The debate in Virginia about using cameras to catch stoplight scofflaws will continue in the state’s 2005 legislative session.
State Sen. Jeannemarie Davis, R-Fairfax, has withdrawn a bill carried over from the session that ended in early March to allow every Virginia locality to use “photo red” systems. She pulled the measure after determining she didn’t have the votes to get it through the House Militia, Police and Public Safety Committee.
Davis, however, said she would introduce a new bill before the General Assembly reconvenes in January.
The House panel met Nov. 15 to consider more than a dozen bills left over from the previous session. The committee, dominated by rural lawmakers, has traditionally been hostile to photo red bills.
The monitoring systems are in use in Virginia Beach and six northern Virginia communities: Alexandria, Fairfax City, Falls Church, Vienna and Arlington and Fairfax counties. The law that allows such programs has a sunset provision to expire July 1, 2005.
Davis said she plans to introduce a new proposal that would lift the sunset and let localities with cameras continue to use them.
But opponents of monitoring systems said there are other ways to improve safety without snapping photos.
Eric Skrum, a spokesman for the National Motorists Association, suggested improving lights and lines at intersections, extending the yellow light time and re-evaluating the timing of lights to consider drivers’ actual speed rather than the posted speed limits.
Skrum pointed to a AAA project in Detroit in which such changes were implemented. Crashes decreased 47 percent in the first two years at four test intersections.

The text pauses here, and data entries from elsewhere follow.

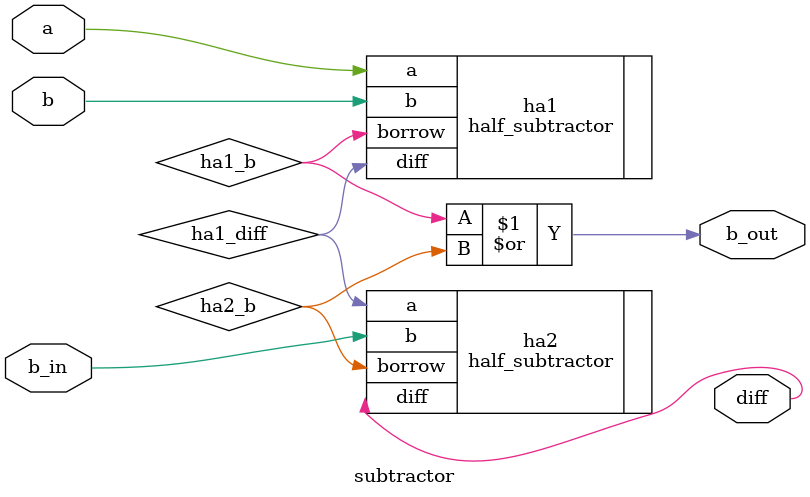
<source format=v>
module subtractor(
    input a, b, b_in,
    output diff, b_out
);

wire ha1_diff, ha1_b, ha2_b;

// First half subtractor
half_subtractor ha1(
    .a(a),
    .b(b),
    .diff(ha1_diff),
    .borrow(ha1_b)
);

// Second half subtractor
half_subtractor ha2(
    .a(ha1_diff),
    .b(b_in),
    .diff(diff),
    .borrow(ha2_b)
);

// OR gate to calculate final borrow out
assign b_out = ha1_b | ha2_b;

endmodule

</source>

“This is where state and local governments should be investing their resources, instead of installing cameras designed to further fleece motorists,” Skrum told The Washington Post.
In Virginia, AAA found that more than 70 percent of drivers surveyed in the state approve of the cameras, AAA spokesman John Townsend said.

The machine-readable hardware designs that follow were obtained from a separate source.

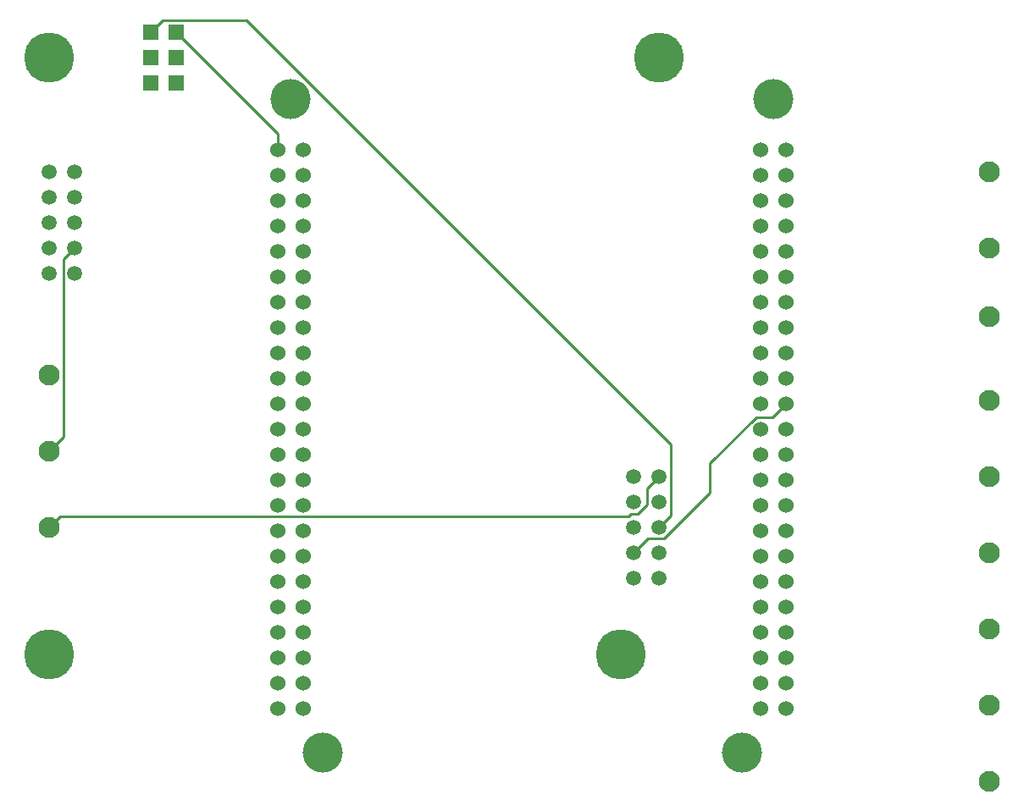
<source format=gbr>
G04 Layer_Physical_Order=2*
G04 Layer_Color=16711680*
%FSLAX26Y26*%
%MOIN*%
%TF.FileFunction,Copper,L2,Bot,Signal*%
%TF.Part,Single*%
G01*
G75*
%TA.AperFunction,Conductor*%
%ADD11C,0.010000*%
%TA.AperFunction,ComponentPad*%
%ADD12C,0.082677*%
%ADD13R,0.060000X0.060000*%
%ADD14C,0.060000*%
%ADD15C,0.157480*%
%TA.AperFunction,ViaPad*%
%ADD16C,0.196850*%
%TA.AperFunction,ComponentPad*%
%ADD17C,0.059055*%
D11*
X55472Y1555472D02*
X100000Y1600000D01*
X55472Y1209535D02*
Y1555472D01*
Y1209535D02*
X56339Y1208668D01*
Y856339D02*
Y1208668D01*
X0Y800000D02*
X56339Y856339D01*
X42500Y542500D02*
X2279528D01*
X2290232Y553204D02*
X2316175D01*
X2353394Y590423D01*
Y653394D01*
X2279528Y542500D02*
X2290232Y553204D01*
X2353394Y653394D02*
X2400000Y700000D01*
X0Y500000D02*
X42500Y542500D01*
X400000Y2450000D02*
X445000Y2495000D01*
X775069D02*
X2444528Y825541D01*
X2400000Y500000D02*
X2444528Y544528D01*
X2845000Y932500D02*
X2900000Y987500D01*
X2781360Y932500D02*
X2845000D01*
X2599902Y751042D02*
X2781360Y932500D01*
X2300000Y400000D02*
X2355472Y455472D01*
X2418444D01*
X2599902Y636931D02*
Y751042D01*
X2418444Y455472D02*
X2599902Y636931D01*
X900000Y1987500D02*
Y2050000D01*
X500000Y2450000D02*
X900000Y2050000D01*
X2444528Y544528D02*
Y825541D01*
X445000Y2495000D02*
X775069D01*
D12*
X3700000Y1900000D02*
D03*
Y1330000D02*
D03*
Y400000D02*
D03*
Y-200000D02*
D03*
Y100000D02*
D03*
Y1600000D02*
D03*
Y700000D02*
D03*
Y1000000D02*
D03*
X0Y500000D02*
D03*
X3700000Y-500000D02*
D03*
X0Y800000D02*
D03*
Y1100000D02*
D03*
D13*
X500000Y2250000D02*
D03*
Y2350000D02*
D03*
Y2450000D02*
D03*
X400000D02*
D03*
Y2350000D02*
D03*
Y2250000D02*
D03*
D14*
X900000Y1987500D02*
D03*
X2800000Y-212500D02*
D03*
Y-112500D02*
D03*
Y-12500D02*
D03*
Y87500D02*
D03*
Y187500D02*
D03*
Y287500D02*
D03*
Y387500D02*
D03*
Y487500D02*
D03*
Y587500D02*
D03*
Y687500D02*
D03*
Y787500D02*
D03*
Y887500D02*
D03*
Y987500D02*
D03*
Y1087500D02*
D03*
Y1187500D02*
D03*
Y1287500D02*
D03*
Y1387500D02*
D03*
Y1487500D02*
D03*
Y1587500D02*
D03*
Y1687500D02*
D03*
Y1787500D02*
D03*
Y1887500D02*
D03*
X2900000Y-212500D02*
D03*
Y-112500D02*
D03*
Y-12500D02*
D03*
Y87500D02*
D03*
Y187500D02*
D03*
Y287500D02*
D03*
Y387500D02*
D03*
Y487500D02*
D03*
Y587500D02*
D03*
Y687500D02*
D03*
Y787500D02*
D03*
Y887500D02*
D03*
Y987500D02*
D03*
Y1087500D02*
D03*
Y1187500D02*
D03*
Y1287500D02*
D03*
Y1387500D02*
D03*
Y1487500D02*
D03*
Y1587500D02*
D03*
Y1687500D02*
D03*
Y1787500D02*
D03*
Y1887500D02*
D03*
Y1987500D02*
D03*
X2800000D02*
D03*
X900000Y-212500D02*
D03*
Y-112500D02*
D03*
Y-12500D02*
D03*
Y87500D02*
D03*
Y187500D02*
D03*
Y287500D02*
D03*
Y387500D02*
D03*
Y487500D02*
D03*
Y587500D02*
D03*
Y687500D02*
D03*
Y787500D02*
D03*
Y887500D02*
D03*
Y987500D02*
D03*
Y1087500D02*
D03*
Y1187500D02*
D03*
Y1287500D02*
D03*
Y1387500D02*
D03*
Y1487500D02*
D03*
Y1587500D02*
D03*
Y1687500D02*
D03*
Y1787500D02*
D03*
Y1887500D02*
D03*
X1000000Y-212500D02*
D03*
Y-112500D02*
D03*
Y-12500D02*
D03*
Y87500D02*
D03*
Y187500D02*
D03*
Y287500D02*
D03*
Y387500D02*
D03*
Y487500D02*
D03*
Y587500D02*
D03*
Y687500D02*
D03*
Y787500D02*
D03*
Y887500D02*
D03*
Y987500D02*
D03*
Y1087500D02*
D03*
Y1187500D02*
D03*
Y1287500D02*
D03*
Y1387500D02*
D03*
Y1487500D02*
D03*
Y1587500D02*
D03*
Y1687500D02*
D03*
Y1787500D02*
D03*
Y1887500D02*
D03*
Y1987500D02*
D03*
D15*
X1075000Y-387500D02*
D03*
X2725000D02*
D03*
X2850000Y2187500D02*
D03*
X950000D02*
D03*
D16*
X0Y2350000D02*
D03*
X2400000D02*
D03*
X2250000Y0D02*
D03*
X0D02*
D03*
D17*
X2400000Y700000D02*
D03*
Y600000D02*
D03*
Y500000D02*
D03*
Y400000D02*
D03*
Y300000D02*
D03*
X2300000Y700000D02*
D03*
Y600000D02*
D03*
Y500000D02*
D03*
Y400000D02*
D03*
Y300000D02*
D03*
X100000Y1900000D02*
D03*
Y1800000D02*
D03*
Y1700000D02*
D03*
Y1600000D02*
D03*
Y1500000D02*
D03*
X0Y1900000D02*
D03*
Y1800000D02*
D03*
Y1700000D02*
D03*
Y1600000D02*
D03*
Y1500000D02*
D03*
%TF.MD5,b8badb5188d81896b8be520b8c6d355c*%
M02*

</source>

“They feel that red-light cameras make the road safer,” Townsend said.
“But some things they don’t like,” he said. “They think they’re not being installed for public safety uses but to raise money. They support it, but there’s a mistrust of the cameras.”

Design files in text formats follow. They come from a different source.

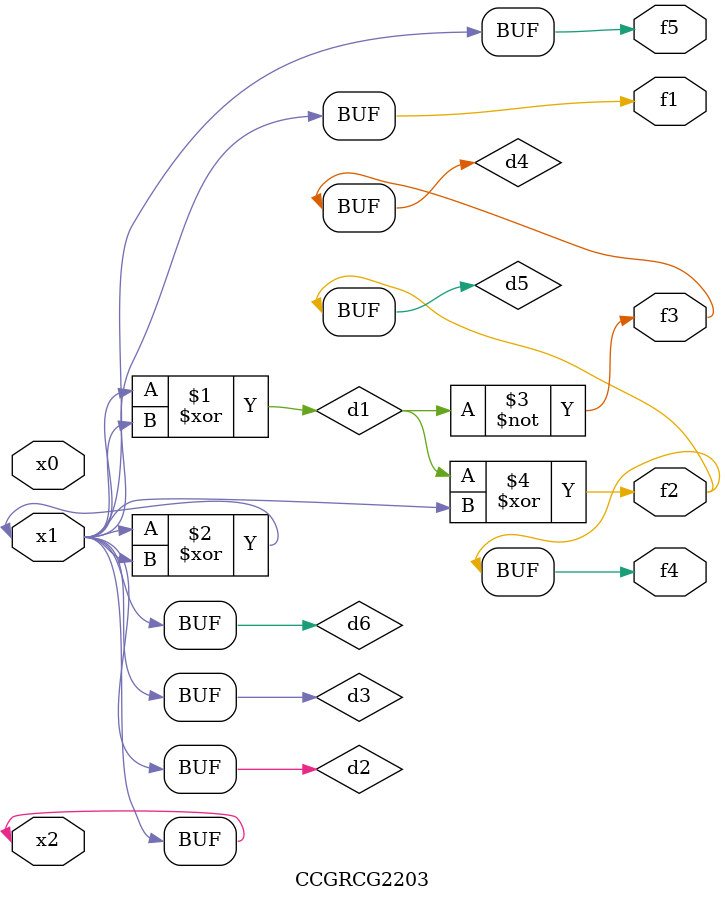
<source format=v>
module CCGRCG2203(
	input x0, x1, x2,
	output f1, f2, f3, f4, f5
);

	wire d1, d2, d3, d4, d5, d6;

	xor (d1, x1, x2);
	buf (d2, x1, x2);
	xor (d3, x1, x2);
	nor (d4, d1);
	xor (d5, d1, d2);
	buf (d6, d2, d3);
	assign f1 = d6;
	assign f2 = d5;
	assign f3 = d4;
	assign f4 = d5;
	assign f5 = d6;
endmodule

</source>
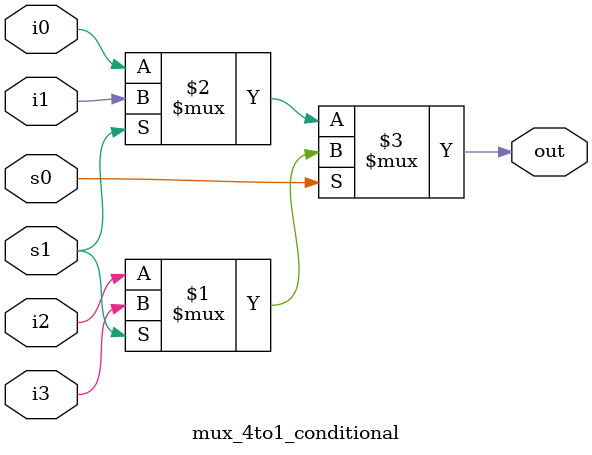
<source format=v>
`timescale 1ns / 1ps
module mux_4to1_conditional (i0,i1,i2,i3,s0,s1,out);

input i0,i1,i2,i3,s0,s1;	
output out; 
assign out = s0 ? (s1 ? i3:i2) : (s1 ? i1:i0);

endmodule

</source>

Delegate James Scott, D-Fairfax, a member of the House panel, told The Post the issue breaks down as “urban vs. not urban.”
“Some of the people in rural areas just don’t particularly like government having a role in this whole arena,” he said. “They have apprehensions about whether or not local governments can handle this kind of authority.
“I would hope the Legislature would take its nanny hat off and let the jurisdictions do what’s in their best interest.”
As Virginia lawmakers prepare to do battle over monitoring systems, the city of Philadelphia is preparing to launch its own program.
The Philadelphia Parking Authority chose three accident-prone intersections to become the first in the state to get red-light cameras.
The authority chose intersections along Roosevelt Boulevard for the cameras; the intersections at Grant Avenue, Red Lion Road and Cottman Avenue are among the worst in the city for accidents, according to state statistics.
The state Transportation Secretary must approve the choices, but assuming that happens, those three intersections should see red-light cameras by January.
In all, there are nine intersections in the city slated for cameras. The three intersections on Roosevelt Boulevard were among the nine. The six other intersections, which had far fewer accidents, did not make the cut.
“We’re not recommending them at this time,” Richard Dickson Jr., the Parking Authority official who heads the red-light camera program, told The Philadelphia Inquirer. Rather, he said, the authority was considering six or seven intersections not on the state list.
Dickson declined to name the alternative intersections.